Der Wandel ist unumgänglich. Die Konkurrenz schläft nicht. Neue Hersteller, Fahrzeugdienstleister, Start-ups und IT-Unternehmen treten in den Markt ein, um mit Mobilität Geld zu verdienen. Tesla hat das Elektroauto zum Kultartikel gemacht. Die Deutsche Post ist mit ihrem Elektrotransporter auf eine Goldader gestoßen. Amerikanische und chinesische Technologie-Titanen wollen das Auto neu erfinden, während Plattformen wie Uber und Didi Chuxing mit ihren Geschäftsmodellen Mobilität per Touchscreen verkaufen.
Bei den drei großen Trends – Elektrifizierung, Digitalisierung und Vernetzung – hängt Europa hinterher. Die Batterie ist unsere Achillesferse. Asien hat die Nase bei der strategischen Batterieentwicklung und damit der Elektromobilität vorne. China baut sich gerade eine strategische Kernrolle bei der Batterieproduktion auf. Asiatische Batteriehersteller erhöhen die Preise. Und bei der Digitalisierung und Vernetzung haben die IT-Giganten und Mobilitätsdienstleister aus Ost und West einen Erfahrungsvorsprung.
Baden-Württemberg ist die deutsche Vorzeigeregion
Die Wettbewerbverhältnisse auf den Straßen verschieben sich. Es steht viel auf dem Spiel – es geht um Technologieführerschaft, Wirtschaftskraft, Arbeitskräfte und Klimaschutz. Der Ausgang dieses internationalen Rennens ist aber noch offen. Ein Comeback der deutschen Autobauer ist nötig, um den verspielten Vorsprung zurückzugewinnen. In der deutschen Automobilbranche hat langsam der notwendige Sinneswandel stattgefunden. Sie verlässt allmählich ihre Starrheit. Volkswagen will bis zum Jahre 2020 150.000 Elektrofahrzeuge produzieren. Porsche und Audi wollen bis zum Jahre 2030 rund 72 Milliarden in die Elektromobilität investieren.

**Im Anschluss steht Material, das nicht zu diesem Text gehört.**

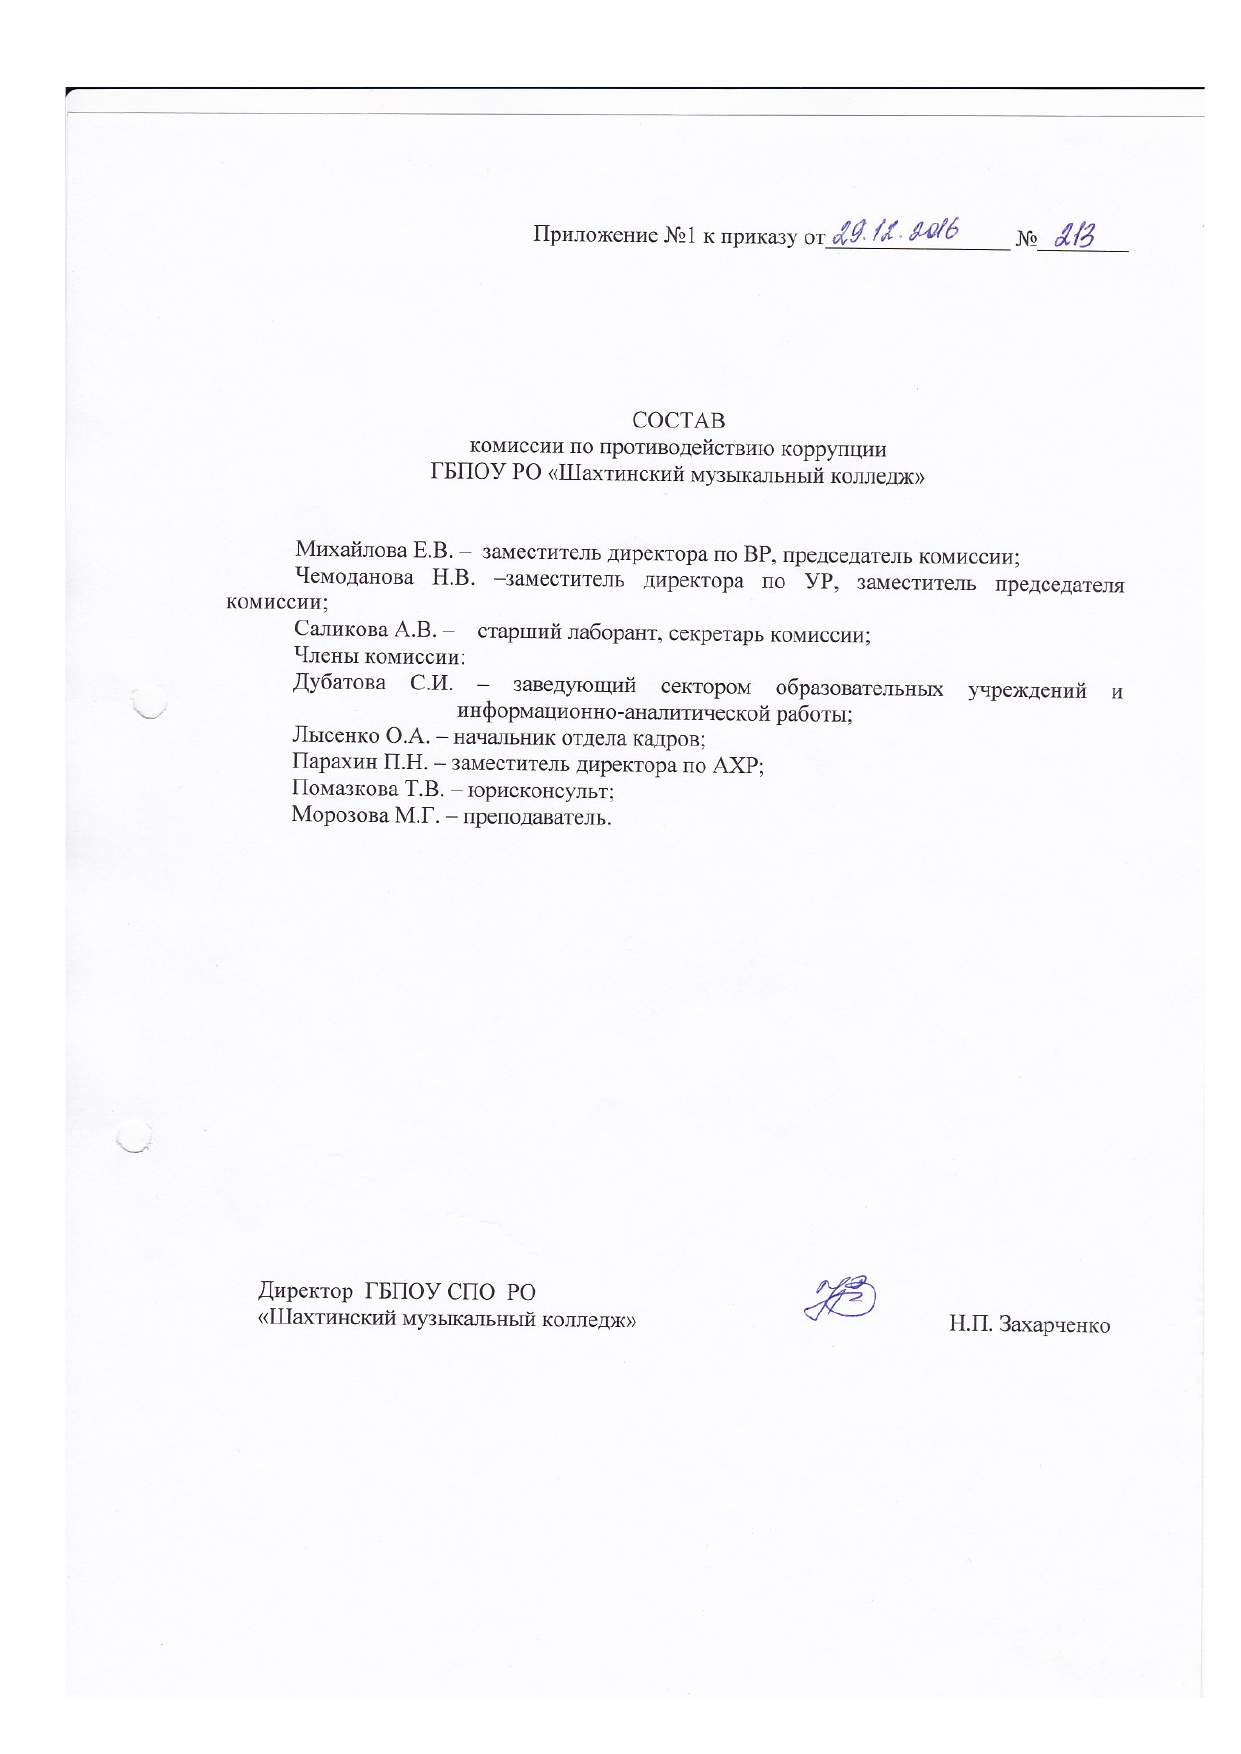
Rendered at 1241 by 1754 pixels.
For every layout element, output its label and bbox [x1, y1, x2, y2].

picture [65, 87, 1205, 1698]
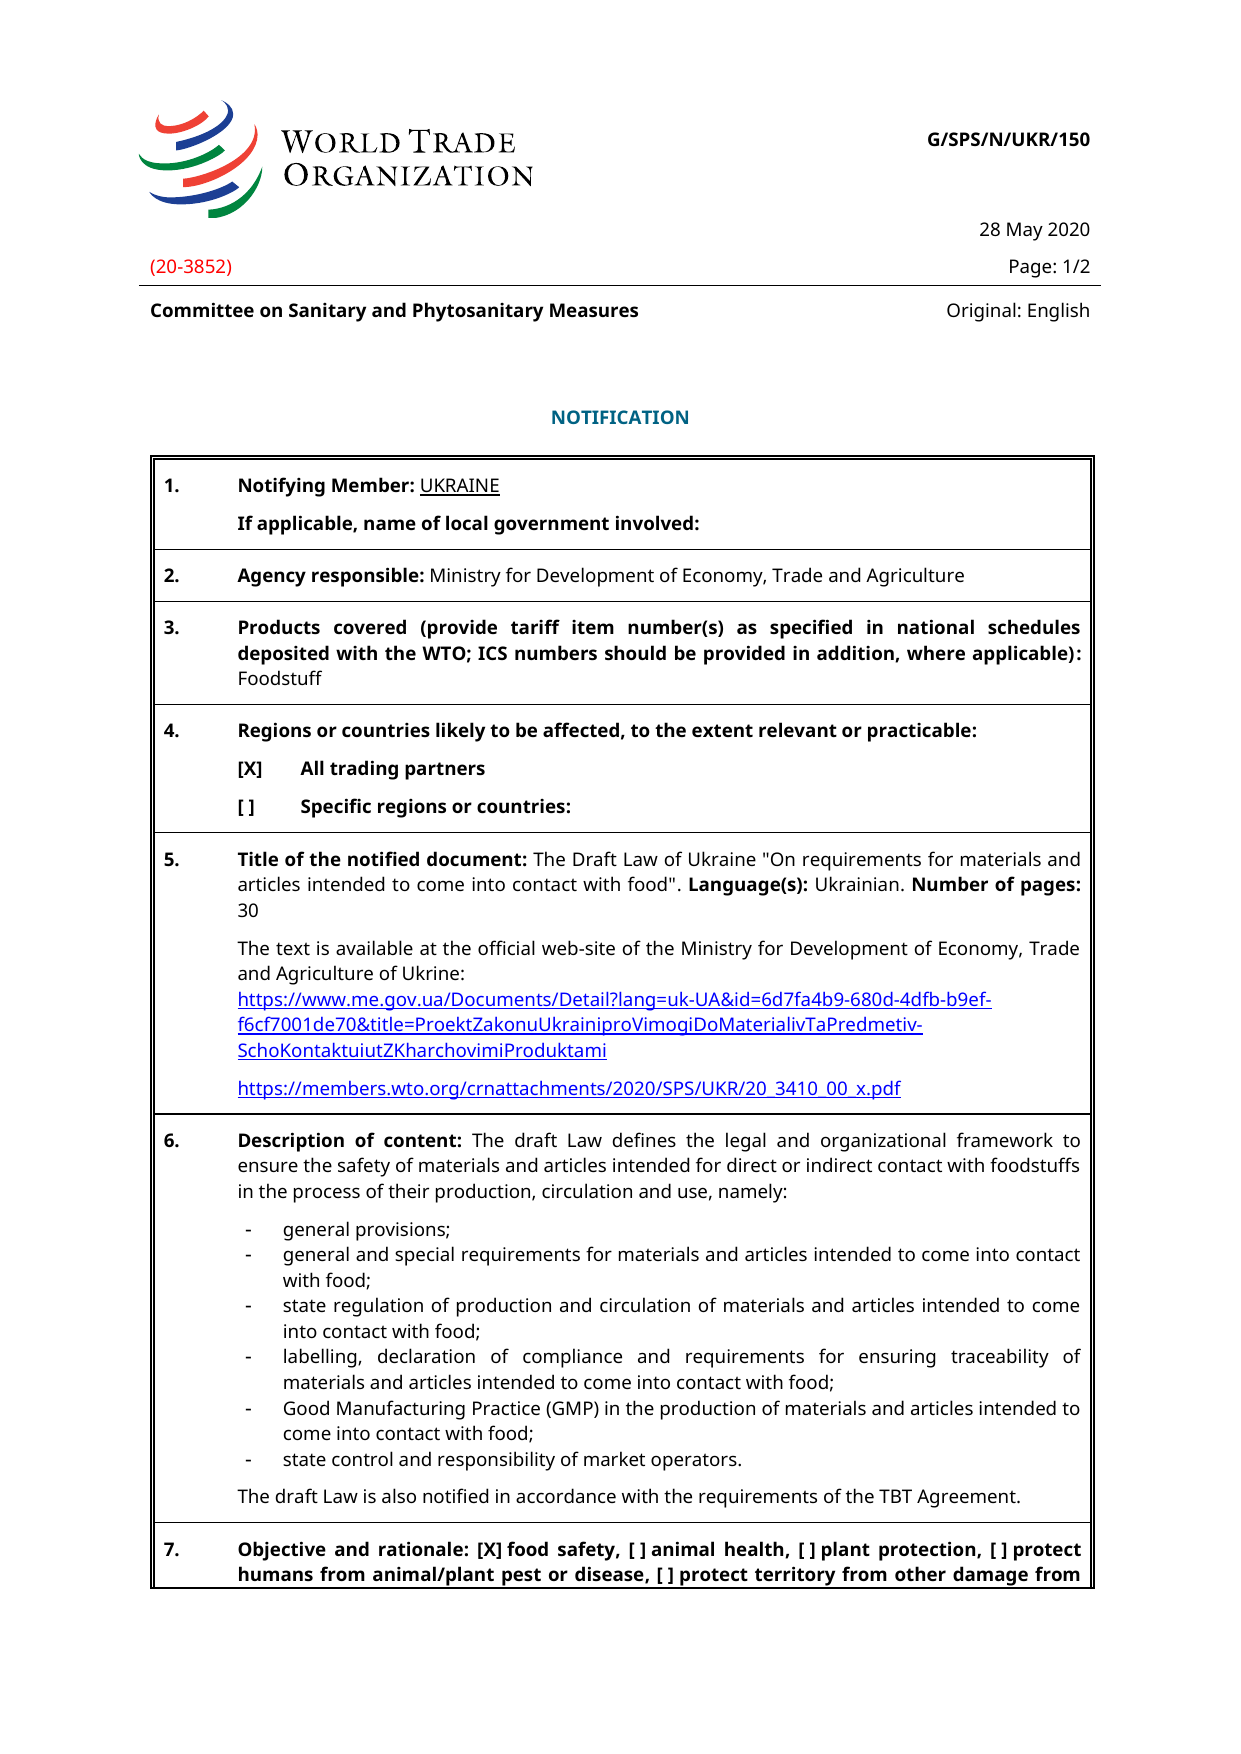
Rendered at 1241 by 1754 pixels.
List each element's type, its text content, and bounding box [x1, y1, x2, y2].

table_cell Description of content: The draft Law defines the legal and organizational framework to ensure the safety of materials and articles intended for direct or indirect contact with foodstuffs in the process of their production, circulation and use, namely: general provisions; general and special requirements for materials and articles intended to come into contact with food; state regulation of production and circulation of materials and articles intended to come into contact with food; labelling, declaration of compliance and requirements for ensuring traceability of materials and articles intended to come into contact with food; Good Manufacturing Practice (GMP) in the production of materials and articles intended to come into contact with food; state control and responsibility of market operators. The draft Law is also notified in accordance with the requirements of the TBT Agreement. [226, 1115, 1090, 1522]
table_cell 5. [155, 833, 226, 1113]
table_cell 2. [155, 550, 226, 601]
table_cell Regions or countries likely to be affected, to the extent relevant or practicable: [X] All trading partners [ ] Specific regions or countries: [226, 705, 1090, 832]
table_cell Products covered (provide tariff item number(s) as specified in national schedules deposited with the WTO; ICS numbers should be provided in addition, where applicable): Foodstuff [226, 602, 1090, 704]
table_cell 6. [155, 1115, 226, 1522]
table_cell Agency responsible: Ministry for Development of Economy, Trade and Agriculture [226, 550, 1090, 601]
table_cell 4. [155, 705, 226, 832]
table_header 1. [155, 460, 226, 548]
table_cell 3. [155, 602, 226, 704]
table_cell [226, 1523, 1090, 1587]
title NOTIFICATION [150, 405, 1090, 430]
table_header Notifying Member: Ukraine If applicable, name of local government involved: [226, 460, 1090, 548]
table_cell Title of the notified document: The Draft Law of Ukraine "On requirements for materials and articles intended to come into contact with food". Language(s): Ukrainian. Number of pages: 30 The text is available at the official web-site of the Ministry for Development of Economy, Trade and Agriculture of Ukrine: https://www.me.gov.ua/Documents/Detail?lang=uk-UA&id=6d7fa4b9-680d-4dfb-b9ef-f6cf7001de70&title=ProektZakonuUkrainiproVimogiDoMaterialivTaPredmetiv-SchoKontaktuiutZKharchovimiProduktami https://members.wto.org/crnattachments/2020/SPS/UKR/20_3410_00_x.pdf [226, 833, 1090, 1113]
table_cell 7. [155, 1523, 226, 1587]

Aber dieser gewaltige Umbruch in der Automobilindustrie kann nicht im Alleingang überstanden werden. Der Wandel beschäftigt alle: Politik, Wirtschaft, Wissenschaft, Arbeitnehmer und Zivilgesellschaft. Die Größe der Aufgabe und die Komplexität der Herausforderung verlangen übergreifendes Denken und gemeinsame Anstrengungen. Dafür sind neue Formate notwendig, um die relevanten Akteure zusammenzubringen.
Baden-Württemberg ist hier Vorzeigeregion. Die grün-schwarze Koalition hat als erste Landesregierung überhaupt einen institutionalisierten Strategiedialog zur Automobilwirtschaft etabliert, der alle Player an einen Tisch bringt. In sechs Handlungsfeldern, von der Produktion und Forschung über die Digitalisierung bis hin zu energiepolitischen Fragen, wird die Transformation der Automobilwirtschaft gemeinsam diskutiert. Erste strategische Weichenstellungen, etwa bei der Batterieproduktion, wurden bereits mit konkreten Initiativen unternommen.
Die Bundesregierung zieht nun auch nach. Sie hat eine „Nationale Plattform zur Zukunft der Mobilität“ (NPM) gegründet, um Strategien zur Zukunft der bezahlbaren und nachhaltigen Mobilität zu erarbeiten. Bundeswirtschaftsminister Peter Altmaier will außerdem Europas Batterieproblem lösen. Erst vor Kurzem hat er bis 2021 eine Milliarde Euro für eine Batteriezellenproduktion in Deutschland zur Verfügung gestellt. Erste Konsortien für dieses strategische Vorhaben bilden sich. Nach langer Zeit fängt man endlich an, die Zukunft der Industrie zu gestalten – anstatt nur die Vergangenheit zu bewältigen. Die Chancen, dass die deutsche Autoindustrie in zehn Jahren noch zur Weltspitze gehört, stehen bei 50 Prozent, sagt VW-Chef Herbert Diess. Es gibt keine Zeit zu verlieren.
Der Text gibt die persönliche Meinung des Autors wieder.